三つ、同じようなドアを見送って。その向こうにある彼のクラスに足を踏み入れる。どうしてわざわざこんな中途半端に距離のある私のところまで教科書を借りに来たのか。青八木くんの真意は定かではないけれど。

声を掛けようと近付く私の気配を悟ったか、こちらを振り向き驚いたように手を上げた手嶋くんの後ろで「なんで…」なんて震えた彼の声がする。それからすぐに自分の手の中にある教科書を見てハッとして、途端に申し訳なさそうな顔をするから。

「そんな顔よりも、さっきの可愛い顔が見たいなあ」

そんな意地悪を言って、お菓子の箱と教科書を交換して。

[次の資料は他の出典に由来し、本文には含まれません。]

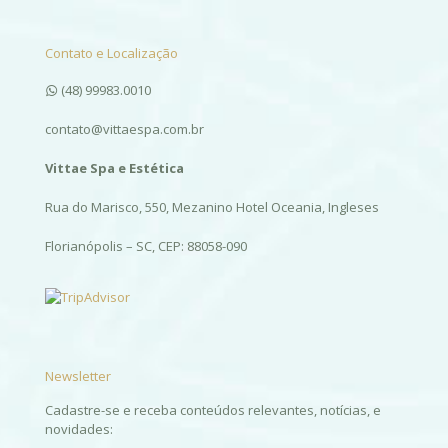
Contato e Localização
(48) 99983.0010
contato@vittaespa.com.br
Vittae Spa e Estética
Rua do Marisco, 550, Mezanino Hotel Oceania, Ingleses
Florianópolis – SC, CEP: 88058-090
Newsletter
Cadastre-se e receba conteúdos relevantes, notícias, e
novidades:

私も今度、教科書借りに来てもいいかな?なんて。そう言えば目を逸らすタイミングを失ったらしい青八木くんの真っ赤な顔が上下に激しく揺れる。やっぱり可愛い。イケメンは何をしても許されるというのは本当なんだな。

和んだ所で次の始業のチャイムが鳴る。手を振りながら慌てて青八木くんのクラスから走り出た私の背後で慣れたように手を振り返してくれた手嶋くんの笑い声がした。

「だからほら、勇気出して良かったろ?」

チャイムの音が響いていても、こちらに聞こえるように紡がれたその言葉。その言わんとする意味を理解できない程、私は鈍感じゃないけれど…果たしてそれはどっちに向けて放たれたものなのだろうか。

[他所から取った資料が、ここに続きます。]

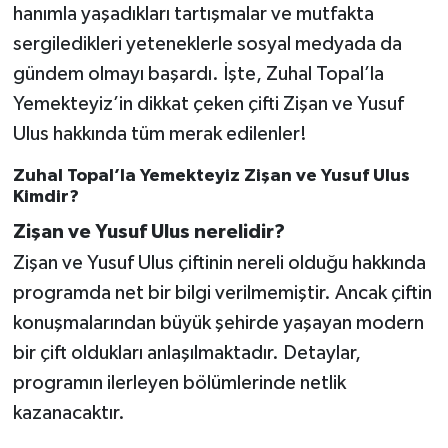
hanımla yaşadıkları tartışmalar ve mutfakta
sergiledikleri yeteneklerle sosyal medyada da
gündem olmayı başardı. İşte, Zuhal Topal’la
Yemekteyiz’in dikkat çeken çifti Zişan ve Yusuf
Ulus hakkında tüm merak edilenler!
Zuhal Topal’la Yemekteyiz Zişan ve Yusuf Ulus
Kimdir?
Zişan ve Yusuf Ulus nerelidir?
Zişan ve Yusuf Ulus çiftinin nereli olduğu hakkında
programda net bir bilgi verilmemiştir. Ancak çiftin
konuşmalarından büyük şehirde yaşayan modern
bir çift oldukları anlaşılmaktadır. Detaylar,
programın ilerleyen bölümlerinde netlik
kazanacaktır.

どうやらあの手嶋くんの噂は本当のようだ。わざとだ。それを悟らせない人当たりの良さがまた恐ろしい。そしてどこまでも観察力に優れた人だ。手嶋くんのモノマネが得意という噂は有名だけれど、その原点はまさにそこだと窺えるような発言だった。

気付かれてたのかなあ…分かりやすいもんな、私。

実はずっと、青八木くんのこと見てました。

それを伝えるのは、今度私が教科書を借りた時にしよう。そう心に決めて、鳴り終わるチャイムと同時に自分の席についた。これはそんな彼との始まりの出来事。